**GIVEN ENTRIES**

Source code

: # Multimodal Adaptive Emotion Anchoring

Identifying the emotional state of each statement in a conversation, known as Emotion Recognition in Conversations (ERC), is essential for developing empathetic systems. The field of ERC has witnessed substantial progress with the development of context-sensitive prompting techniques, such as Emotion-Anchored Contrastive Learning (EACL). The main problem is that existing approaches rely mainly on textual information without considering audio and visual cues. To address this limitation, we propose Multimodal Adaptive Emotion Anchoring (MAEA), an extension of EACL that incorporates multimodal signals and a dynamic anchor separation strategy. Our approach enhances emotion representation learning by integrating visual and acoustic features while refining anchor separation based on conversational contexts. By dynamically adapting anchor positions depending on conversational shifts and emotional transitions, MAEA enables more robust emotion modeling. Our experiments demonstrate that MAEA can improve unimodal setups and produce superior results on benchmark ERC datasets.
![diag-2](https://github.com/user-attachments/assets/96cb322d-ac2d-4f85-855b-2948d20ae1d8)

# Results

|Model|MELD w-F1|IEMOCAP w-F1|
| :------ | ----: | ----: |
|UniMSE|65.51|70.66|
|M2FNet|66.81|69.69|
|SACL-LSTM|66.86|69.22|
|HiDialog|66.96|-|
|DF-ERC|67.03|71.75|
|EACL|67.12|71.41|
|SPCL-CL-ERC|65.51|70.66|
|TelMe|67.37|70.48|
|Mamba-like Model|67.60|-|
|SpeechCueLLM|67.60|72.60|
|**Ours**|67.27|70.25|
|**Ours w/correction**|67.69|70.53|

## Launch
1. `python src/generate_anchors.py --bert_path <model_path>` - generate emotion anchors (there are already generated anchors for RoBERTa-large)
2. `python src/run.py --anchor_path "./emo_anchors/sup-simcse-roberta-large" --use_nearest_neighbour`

* * *

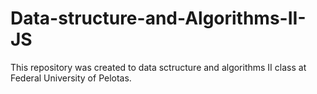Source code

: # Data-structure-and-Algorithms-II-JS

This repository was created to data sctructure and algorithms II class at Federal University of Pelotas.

* * *

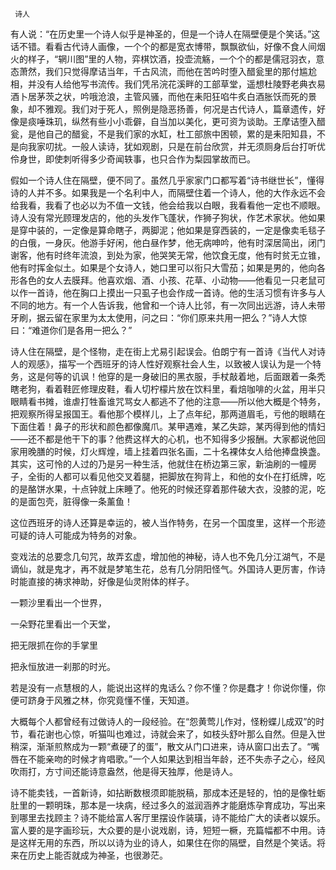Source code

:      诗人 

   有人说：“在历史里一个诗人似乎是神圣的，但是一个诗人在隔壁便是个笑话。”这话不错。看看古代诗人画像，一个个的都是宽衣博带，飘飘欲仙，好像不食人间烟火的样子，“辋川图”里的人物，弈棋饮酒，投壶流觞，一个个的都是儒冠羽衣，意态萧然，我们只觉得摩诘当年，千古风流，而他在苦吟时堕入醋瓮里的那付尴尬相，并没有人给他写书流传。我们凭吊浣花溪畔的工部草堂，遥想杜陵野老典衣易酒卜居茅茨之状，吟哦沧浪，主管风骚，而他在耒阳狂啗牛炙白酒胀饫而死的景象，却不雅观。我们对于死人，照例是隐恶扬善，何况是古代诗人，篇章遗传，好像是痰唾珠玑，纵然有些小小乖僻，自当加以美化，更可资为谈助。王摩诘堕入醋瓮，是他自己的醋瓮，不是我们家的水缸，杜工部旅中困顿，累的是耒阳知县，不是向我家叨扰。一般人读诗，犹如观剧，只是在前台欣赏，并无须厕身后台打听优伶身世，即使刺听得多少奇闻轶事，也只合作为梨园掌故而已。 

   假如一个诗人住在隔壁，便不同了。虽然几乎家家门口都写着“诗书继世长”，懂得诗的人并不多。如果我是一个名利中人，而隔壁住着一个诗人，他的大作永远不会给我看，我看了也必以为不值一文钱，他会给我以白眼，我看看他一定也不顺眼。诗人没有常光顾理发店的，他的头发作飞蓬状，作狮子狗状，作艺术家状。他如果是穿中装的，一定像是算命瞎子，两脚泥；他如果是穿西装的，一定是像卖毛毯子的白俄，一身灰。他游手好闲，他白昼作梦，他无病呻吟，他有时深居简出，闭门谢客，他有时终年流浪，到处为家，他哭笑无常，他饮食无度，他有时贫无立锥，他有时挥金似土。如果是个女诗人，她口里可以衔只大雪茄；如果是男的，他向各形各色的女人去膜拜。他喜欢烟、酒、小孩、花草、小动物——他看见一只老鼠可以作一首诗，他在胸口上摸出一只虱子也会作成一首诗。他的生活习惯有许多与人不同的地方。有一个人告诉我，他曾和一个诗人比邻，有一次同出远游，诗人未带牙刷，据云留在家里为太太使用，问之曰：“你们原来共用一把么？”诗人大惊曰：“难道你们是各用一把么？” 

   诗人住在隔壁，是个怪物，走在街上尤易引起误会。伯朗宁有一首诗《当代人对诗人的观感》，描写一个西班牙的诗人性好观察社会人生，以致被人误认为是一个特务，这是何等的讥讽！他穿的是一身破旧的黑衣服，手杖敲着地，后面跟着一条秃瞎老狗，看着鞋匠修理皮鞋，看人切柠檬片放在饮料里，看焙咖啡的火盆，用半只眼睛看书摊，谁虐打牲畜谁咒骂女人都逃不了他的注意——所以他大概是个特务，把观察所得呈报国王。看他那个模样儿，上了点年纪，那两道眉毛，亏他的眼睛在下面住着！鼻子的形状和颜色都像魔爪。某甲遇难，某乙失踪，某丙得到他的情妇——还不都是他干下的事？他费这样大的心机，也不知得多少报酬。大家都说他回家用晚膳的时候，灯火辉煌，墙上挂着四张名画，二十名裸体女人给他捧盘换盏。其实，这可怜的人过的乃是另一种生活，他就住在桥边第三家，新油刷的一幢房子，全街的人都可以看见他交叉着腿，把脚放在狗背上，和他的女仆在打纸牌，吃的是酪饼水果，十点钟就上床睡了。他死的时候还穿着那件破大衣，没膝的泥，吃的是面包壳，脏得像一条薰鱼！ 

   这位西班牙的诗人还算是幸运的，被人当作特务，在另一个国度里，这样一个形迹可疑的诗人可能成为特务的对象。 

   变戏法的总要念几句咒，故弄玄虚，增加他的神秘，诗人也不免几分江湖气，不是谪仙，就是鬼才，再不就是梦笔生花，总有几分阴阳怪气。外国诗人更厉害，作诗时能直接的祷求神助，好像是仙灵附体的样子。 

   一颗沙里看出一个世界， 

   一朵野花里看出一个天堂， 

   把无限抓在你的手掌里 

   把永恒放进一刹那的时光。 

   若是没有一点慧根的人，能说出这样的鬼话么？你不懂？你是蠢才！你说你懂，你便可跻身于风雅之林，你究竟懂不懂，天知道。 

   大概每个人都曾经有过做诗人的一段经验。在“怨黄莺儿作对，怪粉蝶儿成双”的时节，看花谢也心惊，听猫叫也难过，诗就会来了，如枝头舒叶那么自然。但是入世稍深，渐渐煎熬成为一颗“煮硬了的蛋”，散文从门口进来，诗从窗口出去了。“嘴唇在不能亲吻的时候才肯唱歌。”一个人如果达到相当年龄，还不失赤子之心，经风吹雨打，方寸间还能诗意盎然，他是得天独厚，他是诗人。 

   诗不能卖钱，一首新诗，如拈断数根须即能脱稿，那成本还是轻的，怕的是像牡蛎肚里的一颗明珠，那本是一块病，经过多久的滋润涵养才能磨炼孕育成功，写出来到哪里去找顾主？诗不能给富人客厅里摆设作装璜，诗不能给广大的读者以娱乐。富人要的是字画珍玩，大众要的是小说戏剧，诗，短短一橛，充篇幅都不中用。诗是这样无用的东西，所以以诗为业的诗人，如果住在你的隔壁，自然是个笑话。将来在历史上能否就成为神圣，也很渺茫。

**TASK INSTRUCTIONS**
Count each line above with "Ours"; write only the number.

**TASK RESPONSE**
2